Hox genes act at many levels within developmental gene hierarchies: at the “executive” level they regulate genes that in turn regulate large networks of other genes (like the gene pathway that forms an appendage). They also directly regulate what are called realisator genes or effector genes that act at the bottom of such hierarchies to ultimately form the tissues, structures, and organs of each segment. Segmentation involves such processes as morphogenesis (differentiation of precursor cells into their terminal specialized cells), the tight association of groups of cells with similar fates, the sculpting of structures and segment boundaries via programmed cell death, and the movement of cells from where they are first born to where they will ultimately function, so it is not surprising that the target genes of Hox genes promote cell division, cell adhesion, apoptosis, and cell migration.
The products of Hox genes are Hox proteins. Hox proteins are a subset of transcription factors, which are proteins that are capable of binding to specific nucleotide sequences on DNA called enhancers through which they either activate or repress hundreds of other genes. The same Hox protein can act as a repressor at one gene and an activator at another. The ability of Hox proteins to bind DNA is conferred by a part of the protein referred to as the homeodomain. The homeodomain is a 60-amino-acid-long DNA-binding domain (encoded by its corresponding 180-base-pair DNA sequence, the homeobox). This amino acid sequence folds into a “helix-turn-helix” (i.e. homeodomain fold) motif that is stabilized by a third helix. The consensus polypeptide chain is shown below:. Hox proteins often act in partnership with co-factors, such as PBC and Meis proteins encoded by very different types of homeobox gene .

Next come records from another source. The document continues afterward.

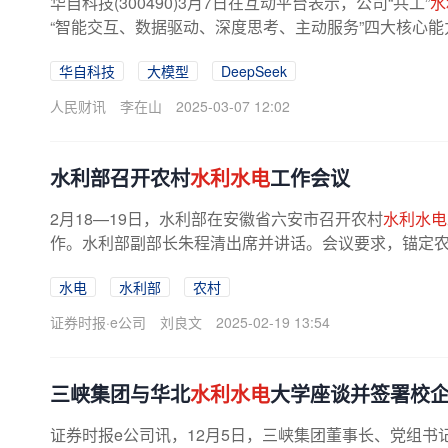
华自科技(300490)3月7日在互动平台表示，公司“共工”
水
“智能交互、数据驱动、深度思考、主动服务”四大核心能
华自科技
大模型
DeepSeek
人民财讯
李在山
2025-03-07 12:02
水利部召开农村
水利水电
工作会议
2月18—19日，水利部在安徽省六安市召开农村
水利水电
作。水利部副部长朱程清出席并讲话。会议要求，锚定农村供
水电
水利部
农村
证券时报·e公司
刘良文
2025-02-19 13:54
三峡集团与华北
水利水电
大学座谈并签署校
证券时报e公司讯，12月5日，三峡集团董事长、党组书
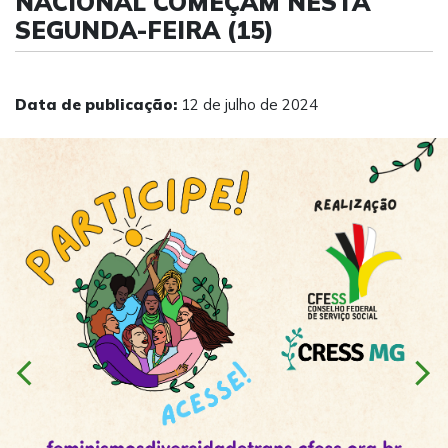
NACIONAL COMEÇAM NESTA
SEGUNDA-FEIRA (15)
Data de publicação:
12 de julho de 2024
chevron_left
chevron_right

Homeobox genes, and thus the homeodomain protein motif, are found in most eukaryotes. Hox genes, being a subset of homeobox genes, arose more recently in evolution within the animal kingdom or Metazoa. Within the animal kingdom, Hox genes are present across the bilateria (animals with a clear head-to-tail axis), and have also been found in Cnidaria such as sea anemones . This implies that Hox genes arose over 550 million years ago. In bilateria, Hox genes are often arranged in gene clusters, although there are many exceptions where the genes have been separated by chromosomal rearrangements . Comparing homeodomain sequences between Hox proteins often reveals greater similarity between species than within a species; this observation led to the conclusion that Hox gene clusters evolved early in animal evolution from a single Hox gene via tandem duplication and subsequent divergence, and that a prototypic Hox gene cluster containing at least seven different Hox genes was present in the common ancestor of all bilaterian animals.
In most bilaterian animals, Hox genes are expressed in staggered domains along the head-to-tail axis of the embryo, suggesting that their role in specifying position is a shared, ancient feature . The functional conservation of Hox proteins can be demonstrated by the fact that a fly can function to a large degree with a chicken Hox protein in place of its own. So, despite having a last common ancestor that lived over 550 million years ago, the chicken and fly version of the same Hox gene are similar enough to target the same downstream genes in flies.